Embora a produção agropecuária brasileira esteja aumentando, muitos municípios já enfrentam riscos associados à segurança alimentar. De acordo com dados da plataforma, atualmente 125 cidades estão classificadas com risco alto e muito alto. Em 2050, esse número deve saltar para 688, no melhor cenário, e 777, no pior.
Outra preocupação menos conhecida é o avanço de doenças, como dengue, zika e chikungunya. "Há efeitos menos diretos das mudanças climáticas, como a dengue. Com o aumento da temperatura e potencialmente mais umidade, o inseto se reproduz mais e pode ter esses picos de ocorrência de arboviroses", disse Ometto.
Adaptação, COP e periferias
Além da mitigação, ou seja, a busca por retirar os gases do efeito estufa na atmosfera, é essencial investir em adaptação. "Nós estamos lentos nessa história. A adaptação chegou um pouco mais tarde. Porque, historicamente, pensava-se que só íamos precisar nos adaptar se não conseguíssemos mitigar", analisou Ometto.
Em uma carta divulgada em 24 de outubro, o embaixador André Corrêa do Lago, presidente da COP30, destacou a importância da adaptação. "À medida que a era dos alertas dá lugar à era das consequências, a humanidade se depara com uma verdade profunda: a adaptação climática deixou de ser uma escolha que sucede à mitigação; ela é a primeira parte de nossa sobrevivência", escreveu.
Na visão de Corrêa, a adaptação climática faz parte da própria evolução humana. "Em cada momento decisivo de nossa evolução, nossa espécie conquistou seu lugar neste planeta por meio da adaptação – aprendendo, inovando e transformando as próprias condições da vida."
Um dos pontos que será discutido na COP é a Meta Global de Adaptação, que deve estabelecer indicadores para avaliar a adaptação dos países.
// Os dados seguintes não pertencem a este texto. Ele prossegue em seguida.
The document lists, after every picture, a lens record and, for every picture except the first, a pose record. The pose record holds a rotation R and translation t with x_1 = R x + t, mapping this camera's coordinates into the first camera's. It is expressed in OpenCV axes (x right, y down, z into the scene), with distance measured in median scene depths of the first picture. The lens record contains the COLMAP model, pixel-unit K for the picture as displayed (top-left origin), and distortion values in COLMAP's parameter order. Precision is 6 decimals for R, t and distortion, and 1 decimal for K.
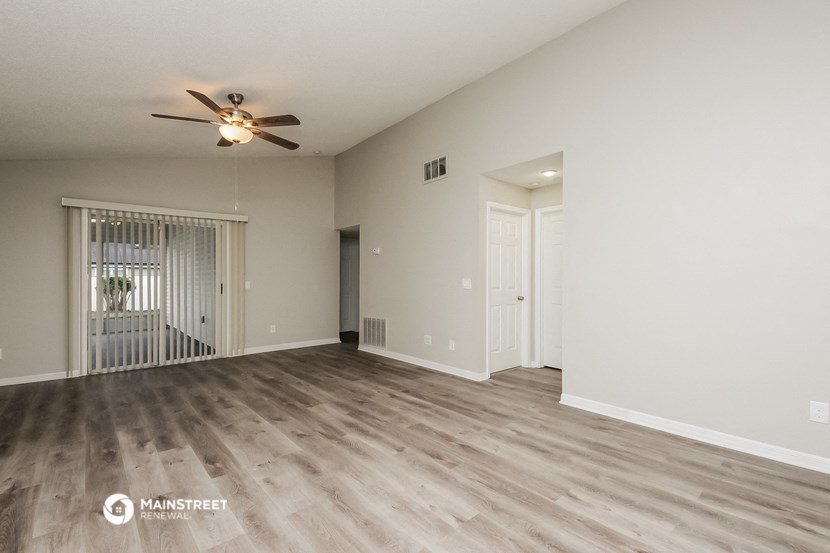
lens RADIAL K [[359.2, 0, 421.2], [0, 359.2, 281.4], [0, 0, 1]] dist [-0.002940, -0.002664]
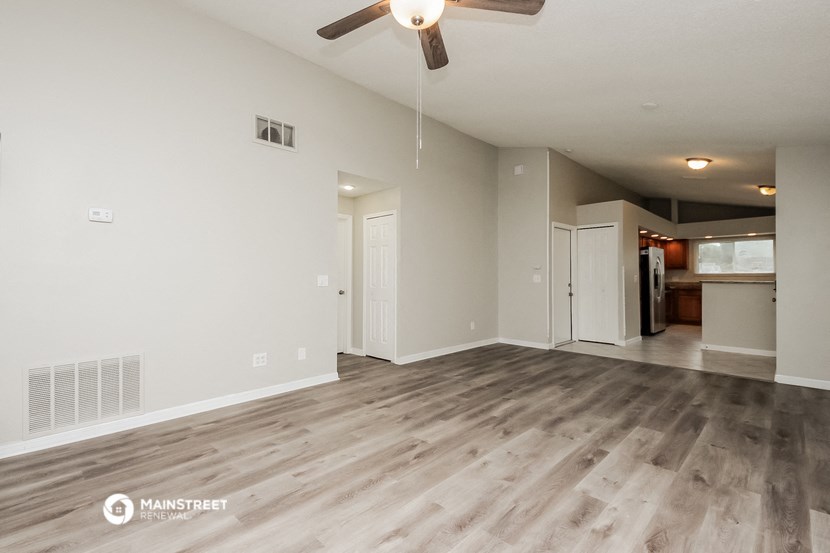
lens RADIAL K [[379.7, 0, 414.2], [0, 379.7, 272.2], [0, 0, 1]] dist [0.025705, -0.001763]
pose [[-0.035189, 0.003211, 0.999376, -1.258640], [0.010520, 0.999941, -0.002843, -0.013279], [-0.999325, 0.010413, -0.035221, 1.171838]]
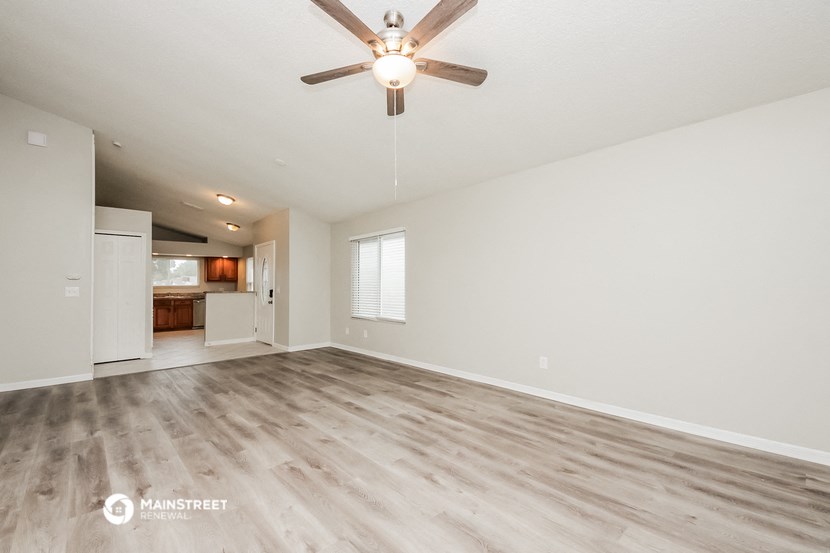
lens RADIAL K [[359.2, 0, 408.5], [0, 359.2, 279.6], [0, 0, 1]] dist [-0.002940, -0.002664]
pose [[-0.999968, 0.006033, 0.005212, -0.622398], [0.006000, 0.999962, -0.006343, -0.012533], [-0.005250, -0.006311, -0.999966, 1.924129]]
Embora tenha sido introduzida em 2015, sua implementação e operacionalização serão temas centrais de negociação em Belém.
Segundo Gutierrez, a adaptação precisa considerar soluções baseadas tanto na natureza quanto nas comunidades. "As soluções baseadas na natureza são extremamente importantes, mas você não vai fazer elas caírem do céu e chegarem nas periferias tomadas de concreto. Isso não acontece de uma hora para outra. Você vai precisar olhar para as demandas que aquela comunidade tem e reparar a partir da necessidade que está colocada."
Períodos extremos de seca estão ficando cada vez mais frequentes.